2. Navigating Agentic Experience

Short description:

DevOx explores the shift to agentic experience, focusing on rapid environment provisioning and testing systems. Challenges range from individual code base safety to scaling practices across organizations. The talk structure includes addressing common client inquiries regarding technical, operational, and organizational aspects.

So if we look into, for example, DevOx, and this is the most interesting topic for me, it shifts to agentic experience. What does it mean in reality? You need to have environments provisioned in seconds of time. You need to understand how to test your systems. You need to be able to sustain the load of those environments against the agents and fleets of agents. And this is something I can talk for hours and hours afterwards. I tried to prepare this talk to be more high level, but if you want to go into detail, I will be still here, around, just let's catch up.

So how we look into the problem itself. So you have one part of the problem, which is agentic engineering. And this is what we're doing, I assume, the majority of us every day. This is how do we make sure that we have a proper harness on the code base level or multiple code bases. How do we make sure that agents have safety net, verification points? How do we make sure that we're able to single shot some small things, and it's going to work out and the code will be produced on the level of patterns we use in our software, on the level of the code standards. And I can continue on and on.
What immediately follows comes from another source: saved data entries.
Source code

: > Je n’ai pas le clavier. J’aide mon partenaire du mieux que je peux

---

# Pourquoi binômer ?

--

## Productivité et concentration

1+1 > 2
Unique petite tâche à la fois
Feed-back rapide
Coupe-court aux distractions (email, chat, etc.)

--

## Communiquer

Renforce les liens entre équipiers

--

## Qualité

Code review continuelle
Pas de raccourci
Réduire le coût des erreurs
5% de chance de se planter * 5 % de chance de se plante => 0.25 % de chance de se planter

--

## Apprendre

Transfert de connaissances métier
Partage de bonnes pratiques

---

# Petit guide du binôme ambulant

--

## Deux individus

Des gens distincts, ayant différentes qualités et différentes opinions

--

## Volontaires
And this is one part, this is more individual team level. If we scale it to the organization of 3000 people, we have totally different problems. And the problems are being solved in the past, as I said, with the cloud transformation. And what we call right now, this type of setup as SRE, or any kind of team that responsible for making sure that best practices, best pattern, secure way of doing things is scaled across the organization, we call it agentic enablement. And this is the difference in terms of how to do it locally with three people, and how to scale it to a whole organization. So how I structured the talk itself is three areas, I will basically go through a list of questions we typically being asked from our clients. And those questions are sometimes technical, those questions are operational to the most extent and a lot of questions and organizational. Again, this is not a full list, I tried to condense it and distill it into the most important ones. Let's go.